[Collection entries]
____________________

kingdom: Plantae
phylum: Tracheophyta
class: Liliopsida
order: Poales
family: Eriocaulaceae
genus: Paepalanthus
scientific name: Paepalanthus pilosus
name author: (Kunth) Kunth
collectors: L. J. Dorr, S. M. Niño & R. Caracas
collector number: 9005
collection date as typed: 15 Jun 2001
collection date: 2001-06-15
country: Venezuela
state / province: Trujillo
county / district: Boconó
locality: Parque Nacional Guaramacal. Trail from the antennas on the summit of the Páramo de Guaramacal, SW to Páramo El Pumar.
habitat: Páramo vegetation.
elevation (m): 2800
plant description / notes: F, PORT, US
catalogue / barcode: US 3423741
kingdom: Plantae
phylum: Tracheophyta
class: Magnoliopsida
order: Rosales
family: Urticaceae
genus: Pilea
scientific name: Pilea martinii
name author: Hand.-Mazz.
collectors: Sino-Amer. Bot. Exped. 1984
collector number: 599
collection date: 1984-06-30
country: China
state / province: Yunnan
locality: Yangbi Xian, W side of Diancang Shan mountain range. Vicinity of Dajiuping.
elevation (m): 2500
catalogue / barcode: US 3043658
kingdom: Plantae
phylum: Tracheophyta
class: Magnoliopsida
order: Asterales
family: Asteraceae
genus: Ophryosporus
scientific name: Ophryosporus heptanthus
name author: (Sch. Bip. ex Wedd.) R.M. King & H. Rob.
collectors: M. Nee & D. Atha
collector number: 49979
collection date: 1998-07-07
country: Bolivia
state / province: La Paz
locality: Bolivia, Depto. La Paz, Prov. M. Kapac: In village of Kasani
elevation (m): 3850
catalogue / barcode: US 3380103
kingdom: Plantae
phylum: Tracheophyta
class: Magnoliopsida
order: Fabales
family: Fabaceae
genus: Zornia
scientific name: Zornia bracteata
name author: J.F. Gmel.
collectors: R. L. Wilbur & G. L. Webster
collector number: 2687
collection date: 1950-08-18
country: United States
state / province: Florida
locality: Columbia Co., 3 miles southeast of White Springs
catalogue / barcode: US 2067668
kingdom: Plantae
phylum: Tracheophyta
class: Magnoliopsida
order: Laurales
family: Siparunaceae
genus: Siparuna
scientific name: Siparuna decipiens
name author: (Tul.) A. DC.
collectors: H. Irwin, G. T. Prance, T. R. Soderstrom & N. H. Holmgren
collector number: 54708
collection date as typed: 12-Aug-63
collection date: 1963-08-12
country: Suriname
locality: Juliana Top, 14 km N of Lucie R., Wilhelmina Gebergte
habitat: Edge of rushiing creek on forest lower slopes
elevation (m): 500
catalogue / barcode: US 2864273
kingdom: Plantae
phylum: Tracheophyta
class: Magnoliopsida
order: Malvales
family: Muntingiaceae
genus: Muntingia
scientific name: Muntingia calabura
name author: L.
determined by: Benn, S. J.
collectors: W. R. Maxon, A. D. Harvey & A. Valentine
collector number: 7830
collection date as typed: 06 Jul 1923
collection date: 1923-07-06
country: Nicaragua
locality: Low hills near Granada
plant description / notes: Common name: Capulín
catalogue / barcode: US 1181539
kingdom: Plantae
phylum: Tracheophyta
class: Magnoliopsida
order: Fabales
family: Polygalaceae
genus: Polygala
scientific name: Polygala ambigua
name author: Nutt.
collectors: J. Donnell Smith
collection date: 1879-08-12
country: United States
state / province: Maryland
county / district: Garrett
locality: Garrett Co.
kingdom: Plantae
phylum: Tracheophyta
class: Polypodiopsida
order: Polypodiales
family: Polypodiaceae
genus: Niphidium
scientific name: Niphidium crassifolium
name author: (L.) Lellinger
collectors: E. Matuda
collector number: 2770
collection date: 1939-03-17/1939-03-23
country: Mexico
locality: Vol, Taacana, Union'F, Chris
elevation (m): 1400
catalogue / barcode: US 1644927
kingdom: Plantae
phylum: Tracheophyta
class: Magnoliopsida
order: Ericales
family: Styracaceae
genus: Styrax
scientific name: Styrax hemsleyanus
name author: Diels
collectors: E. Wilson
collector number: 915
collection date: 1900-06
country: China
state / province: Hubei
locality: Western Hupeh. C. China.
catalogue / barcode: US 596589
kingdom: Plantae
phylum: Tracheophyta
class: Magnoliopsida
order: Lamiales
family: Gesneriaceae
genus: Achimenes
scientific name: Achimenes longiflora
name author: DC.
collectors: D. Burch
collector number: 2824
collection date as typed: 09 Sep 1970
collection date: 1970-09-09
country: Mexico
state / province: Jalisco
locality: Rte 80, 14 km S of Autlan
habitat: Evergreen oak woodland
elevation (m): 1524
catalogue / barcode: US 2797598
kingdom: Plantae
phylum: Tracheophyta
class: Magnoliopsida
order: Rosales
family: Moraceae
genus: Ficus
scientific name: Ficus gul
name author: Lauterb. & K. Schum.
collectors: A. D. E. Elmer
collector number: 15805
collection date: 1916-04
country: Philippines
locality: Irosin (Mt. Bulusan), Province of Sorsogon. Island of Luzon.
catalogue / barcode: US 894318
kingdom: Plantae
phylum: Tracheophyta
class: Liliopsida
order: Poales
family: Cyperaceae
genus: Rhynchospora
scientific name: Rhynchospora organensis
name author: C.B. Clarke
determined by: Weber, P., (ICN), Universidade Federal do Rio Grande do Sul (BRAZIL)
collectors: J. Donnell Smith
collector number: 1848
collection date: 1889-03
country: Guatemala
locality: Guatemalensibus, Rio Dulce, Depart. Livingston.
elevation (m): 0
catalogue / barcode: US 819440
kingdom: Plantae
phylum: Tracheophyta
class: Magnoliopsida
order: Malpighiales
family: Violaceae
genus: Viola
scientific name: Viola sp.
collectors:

____________________

• **Written instruction**: Format the records from the line containing "locality: Juliana Top, 14" through the line containing "country: Philippines" as a two-column CSV with columns named field and value. Give one row per line, and put each entry in a single quoted field with any line breaks replaced by spaces.

• **Problem solution**:
field,value
"locality:","Juliana Top, 14 km N of Lucie R., Wilhelmina Gebergte"
"habitat:","Edge of rushiing creek on forest lower slopes"
"elevation (m):","500"
"catalogue / barcode:","US 2864273"
"kingdom:","Plantae"
"phylum:","Tracheophyta"
"class:","Magnoliopsida"
"order:","Malvales"
"family:","Muntingiaceae"
"genus:","Muntingia"
"scientific name:","Muntingia calabura"
"name author:","L."
"determined by:","Benn, S. J."
"collectors:","W. R. Maxon, A. D. Harvey & A. Valentine"
"collector number:","7830"
"collection date as typed:","06 Jul 1923"
"collection date:","1923-07-06"
"country:","Nicaragua"
"locality:","Low hills near Granada"
"plant description / notes:","Common name: Capulín"
"catalogue / barcode:","US 1181539"
"kingdom:","Plantae"
"phylum:","Tracheophyta"
"class:","Magnoliopsida"
"order:","Fabales"
"family:","Polygalaceae"
"genus:","Polygala"
"scientific name:","Polygala ambigua"
"name author:","Nutt."
"collectors:","J. Donnell Smith"
"collection date:","1879-08-12"
"country:","United States"
"state / province:","Maryland"
"county / district:","Garrett"
"locality:","Garrett Co."
"kingdom:","Plantae"
"phylum:","Tracheophyta"
"class:","Polypodiopsida"
"order:","Polypodiales"
"family:","Polypodiaceae"
"genus:","Niphidium"
"scientific name:","Niphidium crassifolium"
"name author:","(L.) Lellinger"
"collectors:","E. Matuda"
"collector number:","2770"
"collection date:","1939-03-17/1939-03-23"
"country:","Mexico"
"locality:","Vol, Taacana, Union'F, Chris"
"elevation (m):","1400"
"catalogue / barcode:","US 1644927"
"kingdom:","Plantae"
"phylum:","Tracheophyta"
"class:","Magnoliopsida"
"order:","Ericales"
"family:","Styracaceae"
"genus:","Styrax"
"scientific name:","Styrax hemsleyanus"
"name author:","Diels"
"collectors:","E. Wilson"
"collector number:","915"
"collection date:","1900-06"
"country:","China"
"state / province:","Hubei"
"locality:","Western Hupeh. C. China."
"catalogue / barcode:","US 596589"
"kingdom:","Plantae"
"phylum:","Tracheophyta"
"class:","Magnoliopsida"
"order:","Lamiales"
"family:","Gesneriaceae"
"genus:","Achimenes"
"scientific name:","Achimenes longiflora"
"name author:","DC."
"collectors:","D. Burch"
"collector number:","2824"
"collection date as typed:","09 Sep 1970"
"collection date:","1970-09-09"
"country:","Mexico"
"state / province:","Jalisco"
"locality:","Rte 80, 14 km S of Autlan"
"habitat:","Evergreen oak woodland"
"elevation (m):","1524"
"catalogue / barcode:","US 2797598"
"kingdom:","Plantae"
"phylum:","Tracheophyta"
"class:","Magnoliopsida"
"order:","Rosales"
"family:","Moraceae"
"genus:","Ficus"
"scientific name:","Ficus gul"
"name author:","Lauterb. & K. Schum."
"collectors:","A. D. E. Elmer"
"collector number:","15805"
"collection date:","1916-04"
"country:","Philippines"